From the perspective of 2014, sixty years after the publication of Arendt's text, it is more difficult to argue that action takes place directly between men and women without the intermediary of things or matter. This is partly because language itself, as speech, writing and media-tion, are now considered as material forms, albeit a less tangible and fungible materiality than "things". It is also partly because language is now seen to penetrate the material domains of things and material, architectural and geographical environments. Action, it might be argued, is mediated in multiple ways, and is never direct or without intermediary.
Again from the perspective of 2014, it would be difficult to hold that the three conditions of humanity, labour, work and action, are separate from one another. Rather, they would now be seen as interwoven or inter-related, as achieved through one another, even though Arendt's principle of conditionality would be wholeheartedly accepted. To some extent, this is anticipated by Arendt herself when she argues that,
"Men [and women, AP] are conditioned beings because everything they come in contact with turns immediately into a condition of their existence.

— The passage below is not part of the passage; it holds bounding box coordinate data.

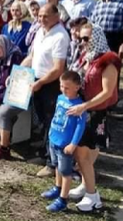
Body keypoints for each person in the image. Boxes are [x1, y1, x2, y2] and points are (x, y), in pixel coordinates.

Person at [66, 23, 121, 212]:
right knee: (84, 155)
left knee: (83, 155)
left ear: (96, 37)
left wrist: (85, 106)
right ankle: (85, 186)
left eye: (86, 38)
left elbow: (107, 92)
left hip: (94, 113)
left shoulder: (108, 61)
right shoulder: (87, 57)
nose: (82, 42)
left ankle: (92, 195)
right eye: (80, 38)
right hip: (84, 111)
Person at [22, 4, 70, 178]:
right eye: (40, 16)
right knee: (42, 121)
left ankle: (52, 164)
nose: (42, 19)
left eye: (46, 16)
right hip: (37, 81)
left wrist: (41, 82)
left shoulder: (60, 36)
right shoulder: (40, 32)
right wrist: (18, 72)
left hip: (50, 85)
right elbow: (33, 57)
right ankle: (44, 155)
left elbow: (58, 68)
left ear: (57, 16)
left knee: (52, 123)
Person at [41, 71, 88, 213]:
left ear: (77, 87)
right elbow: (56, 116)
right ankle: (57, 187)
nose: (63, 90)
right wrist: (50, 133)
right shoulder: (60, 98)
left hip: (65, 145)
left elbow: (80, 126)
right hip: (54, 139)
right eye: (61, 86)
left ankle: (63, 199)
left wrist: (73, 144)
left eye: (67, 87)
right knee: (57, 166)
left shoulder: (79, 106)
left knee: (66, 172)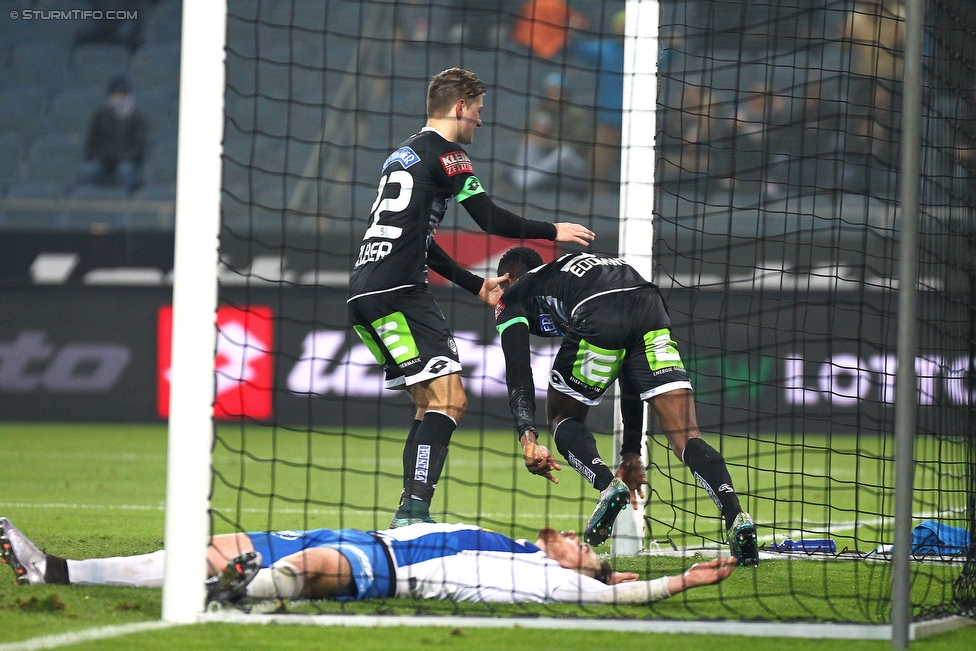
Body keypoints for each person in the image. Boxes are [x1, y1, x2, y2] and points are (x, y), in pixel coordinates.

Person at [347, 68, 595, 529]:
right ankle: (413, 514)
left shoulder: (400, 155)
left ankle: (410, 510)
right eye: (478, 112)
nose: (481, 122)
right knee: (451, 400)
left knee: (429, 404)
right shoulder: (449, 156)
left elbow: (420, 240)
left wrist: (474, 284)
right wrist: (551, 231)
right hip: (401, 291)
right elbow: (488, 218)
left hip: (366, 289)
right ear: (460, 107)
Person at [492, 247, 758, 565]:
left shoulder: (514, 295)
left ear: (506, 280)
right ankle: (735, 516)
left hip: (597, 311)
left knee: (561, 416)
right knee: (686, 435)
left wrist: (528, 437)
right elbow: (628, 370)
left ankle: (607, 486)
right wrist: (631, 452)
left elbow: (518, 371)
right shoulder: (572, 269)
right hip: (650, 304)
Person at [0, 516, 736, 605]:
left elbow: (614, 598)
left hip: (387, 570)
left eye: (590, 551)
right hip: (363, 534)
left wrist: (678, 579)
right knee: (207, 547)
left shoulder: (548, 580)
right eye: (585, 541)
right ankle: (54, 571)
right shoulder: (510, 536)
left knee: (317, 565)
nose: (582, 541)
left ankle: (242, 593)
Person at [510, 72, 591, 195]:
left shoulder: (577, 115)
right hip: (550, 167)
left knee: (564, 153)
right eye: (550, 93)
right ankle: (521, 180)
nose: (552, 97)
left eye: (557, 93)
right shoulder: (540, 114)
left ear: (565, 94)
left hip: (576, 167)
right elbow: (527, 137)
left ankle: (525, 181)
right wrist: (534, 133)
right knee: (528, 144)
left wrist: (545, 142)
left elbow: (577, 146)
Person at [77, 76, 147, 192]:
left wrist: (121, 157)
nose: (119, 98)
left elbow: (138, 147)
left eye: (122, 94)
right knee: (87, 170)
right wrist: (104, 157)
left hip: (126, 161)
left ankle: (123, 203)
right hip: (103, 160)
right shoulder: (100, 117)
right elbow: (91, 144)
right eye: (115, 94)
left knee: (125, 171)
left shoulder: (137, 119)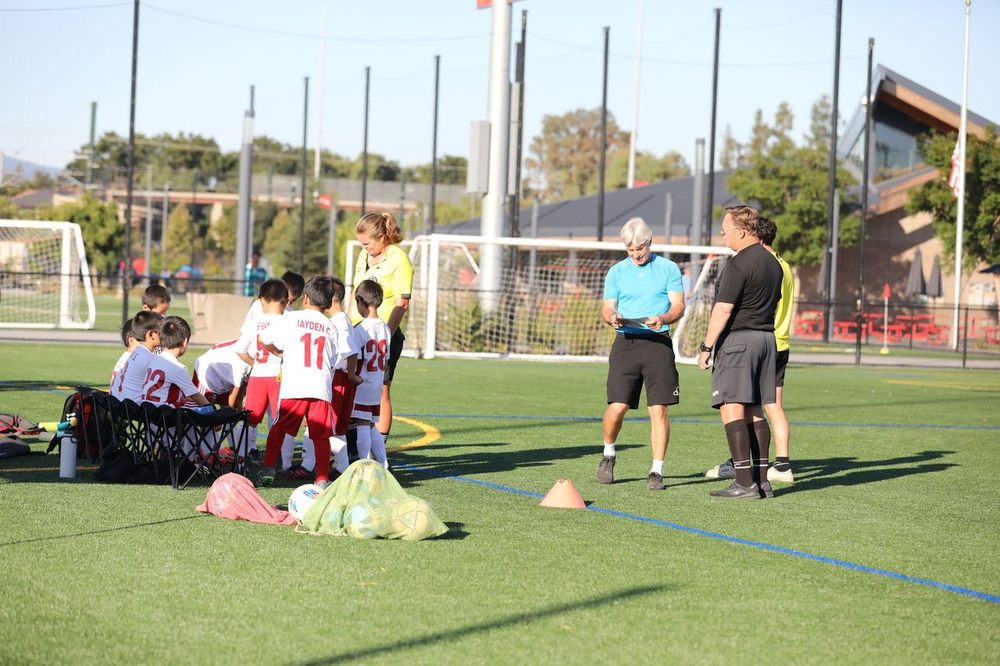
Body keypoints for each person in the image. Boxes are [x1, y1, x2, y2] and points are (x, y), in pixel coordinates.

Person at [698, 205, 783, 500]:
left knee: (731, 407)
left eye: (726, 231)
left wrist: (707, 346)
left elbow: (723, 309)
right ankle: (762, 482)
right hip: (766, 341)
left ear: (743, 231)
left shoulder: (738, 264)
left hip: (740, 342)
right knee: (755, 411)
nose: (723, 236)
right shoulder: (774, 263)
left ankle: (744, 483)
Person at [597, 217, 686, 491]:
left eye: (639, 248)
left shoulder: (668, 269)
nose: (635, 254)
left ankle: (656, 471)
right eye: (630, 250)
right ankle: (608, 453)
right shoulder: (616, 272)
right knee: (617, 407)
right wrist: (612, 317)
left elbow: (679, 306)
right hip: (626, 343)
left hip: (658, 344)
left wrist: (663, 317)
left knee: (658, 409)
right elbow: (607, 308)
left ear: (650, 242)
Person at [257, 275, 339, 488]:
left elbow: (263, 339)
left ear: (305, 299)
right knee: (320, 435)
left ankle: (268, 469)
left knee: (279, 428)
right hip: (320, 387)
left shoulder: (291, 318)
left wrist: (278, 352)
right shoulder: (332, 328)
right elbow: (333, 359)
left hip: (294, 385)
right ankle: (322, 478)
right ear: (329, 304)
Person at [350, 212, 413, 452]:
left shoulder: (399, 259)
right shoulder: (364, 256)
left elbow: (402, 303)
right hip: (359, 333)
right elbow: (356, 293)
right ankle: (355, 445)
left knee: (381, 389)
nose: (364, 248)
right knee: (353, 384)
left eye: (367, 243)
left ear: (382, 236)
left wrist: (384, 335)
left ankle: (379, 450)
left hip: (382, 336)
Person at [236, 279, 289, 465]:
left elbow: (240, 350)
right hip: (278, 376)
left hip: (258, 376)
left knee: (251, 419)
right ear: (286, 301)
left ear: (261, 300)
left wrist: (256, 363)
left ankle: (242, 458)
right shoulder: (287, 321)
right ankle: (284, 461)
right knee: (281, 419)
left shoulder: (254, 322)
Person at [351, 280, 392, 468]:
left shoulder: (360, 329)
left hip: (362, 383)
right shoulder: (385, 328)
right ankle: (383, 464)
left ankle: (364, 464)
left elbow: (357, 360)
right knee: (370, 425)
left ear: (360, 302)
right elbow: (385, 360)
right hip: (376, 383)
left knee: (361, 424)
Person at [140, 316, 211, 409]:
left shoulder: (154, 360)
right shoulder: (177, 367)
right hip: (166, 418)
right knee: (204, 407)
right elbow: (196, 396)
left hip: (149, 415)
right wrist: (213, 411)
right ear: (185, 342)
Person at [115, 311, 164, 403]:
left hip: (122, 404)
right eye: (161, 331)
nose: (164, 335)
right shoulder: (149, 358)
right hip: (136, 409)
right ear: (150, 334)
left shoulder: (136, 352)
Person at [192, 340, 250, 409]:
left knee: (230, 411)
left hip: (226, 376)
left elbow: (239, 399)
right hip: (206, 373)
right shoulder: (242, 365)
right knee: (203, 411)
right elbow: (231, 405)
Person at [110, 318, 136, 398]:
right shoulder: (134, 359)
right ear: (131, 340)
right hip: (125, 406)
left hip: (117, 403)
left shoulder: (125, 356)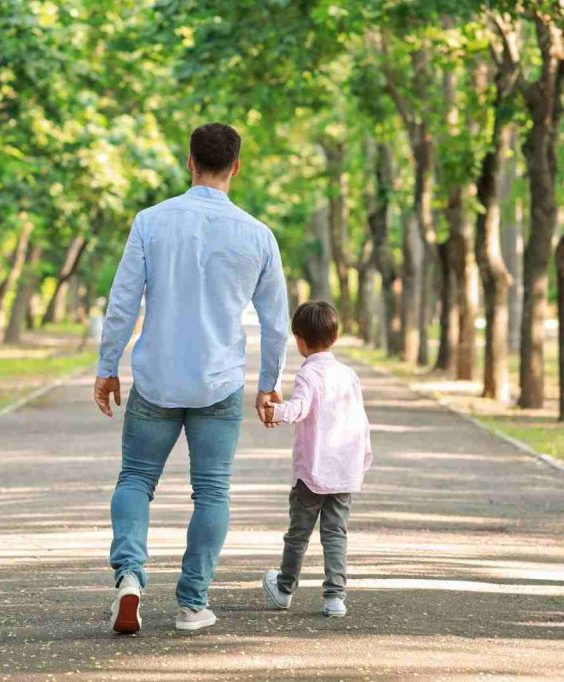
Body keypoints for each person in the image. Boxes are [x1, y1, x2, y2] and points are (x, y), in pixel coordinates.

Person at [93, 123, 289, 634]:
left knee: (136, 479)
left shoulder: (151, 222)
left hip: (156, 378)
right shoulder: (258, 235)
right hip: (218, 382)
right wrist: (269, 384)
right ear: (236, 167)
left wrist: (107, 366)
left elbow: (122, 302)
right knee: (212, 491)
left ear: (189, 162)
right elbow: (275, 322)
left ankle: (130, 577)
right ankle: (191, 603)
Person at [260, 300, 372, 618]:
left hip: (312, 471)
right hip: (343, 471)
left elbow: (299, 409)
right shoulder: (348, 375)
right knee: (336, 533)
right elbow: (361, 420)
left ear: (299, 340)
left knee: (298, 533)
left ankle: (284, 589)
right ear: (334, 337)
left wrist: (275, 411)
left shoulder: (308, 373)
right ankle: (335, 597)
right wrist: (362, 457)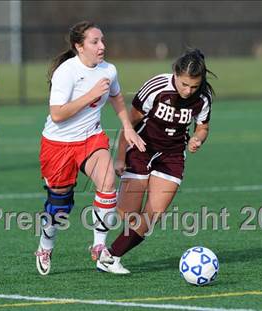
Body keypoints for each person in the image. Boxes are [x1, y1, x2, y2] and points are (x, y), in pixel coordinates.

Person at [35, 21, 146, 276]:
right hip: (58, 145)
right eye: (95, 42)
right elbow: (58, 114)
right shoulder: (66, 72)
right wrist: (91, 94)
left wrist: (127, 127)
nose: (102, 46)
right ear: (79, 46)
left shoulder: (109, 70)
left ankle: (99, 247)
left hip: (91, 139)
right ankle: (45, 245)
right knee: (59, 207)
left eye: (102, 40)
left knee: (108, 183)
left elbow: (116, 96)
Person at [98, 48, 215, 274]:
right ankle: (104, 229)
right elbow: (129, 123)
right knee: (128, 214)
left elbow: (203, 127)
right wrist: (120, 157)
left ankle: (110, 256)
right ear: (175, 73)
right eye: (184, 84)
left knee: (153, 215)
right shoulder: (156, 87)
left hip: (171, 157)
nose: (188, 91)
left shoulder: (203, 97)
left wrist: (198, 139)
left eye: (193, 86)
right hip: (141, 149)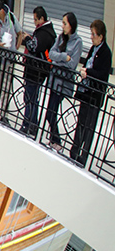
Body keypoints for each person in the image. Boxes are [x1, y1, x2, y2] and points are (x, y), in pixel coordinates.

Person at [70, 20, 111, 167]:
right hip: (86, 92)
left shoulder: (105, 52)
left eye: (94, 34)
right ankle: (74, 151)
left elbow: (102, 74)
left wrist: (88, 73)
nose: (92, 37)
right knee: (81, 122)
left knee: (89, 126)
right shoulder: (93, 49)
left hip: (94, 94)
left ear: (101, 36)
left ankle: (83, 155)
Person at [45, 13, 82, 152]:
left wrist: (61, 60)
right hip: (54, 80)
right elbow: (52, 54)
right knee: (50, 111)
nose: (62, 26)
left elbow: (72, 64)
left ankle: (56, 140)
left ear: (71, 25)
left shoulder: (78, 42)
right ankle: (54, 139)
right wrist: (63, 57)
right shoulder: (60, 38)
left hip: (64, 83)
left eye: (65, 23)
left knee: (51, 112)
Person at [18, 6, 56, 137]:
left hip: (36, 71)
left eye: (35, 19)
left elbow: (35, 47)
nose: (34, 22)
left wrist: (27, 39)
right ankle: (30, 123)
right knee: (31, 97)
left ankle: (29, 124)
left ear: (42, 19)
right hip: (35, 71)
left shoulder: (45, 33)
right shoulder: (45, 31)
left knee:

The world in which the vita activa spends itself consists of things produced by human activities; but the things that owe their existence exclusively to men [and women, AP] nevertheless constantly condition their human makers… Whatever touches or enters into a sustained relationship with human life immediately assumes the character of a condition of human existence." (Arendt, 1958: 9)This characterisation of reflexive conditionality opens the way to considering labour, work and action as interwoven through the body and its performative capabilities, as techniques of the body (Mauss, 1992; Pirani, 2005), in the realms of the intersubjective, the intercorporeal and the imaginary.
References
Arendt, H., 1961. The Crisis in education, in Between past and future: six exercises in political thought, pp.173-196. New York, NY: Viking Press.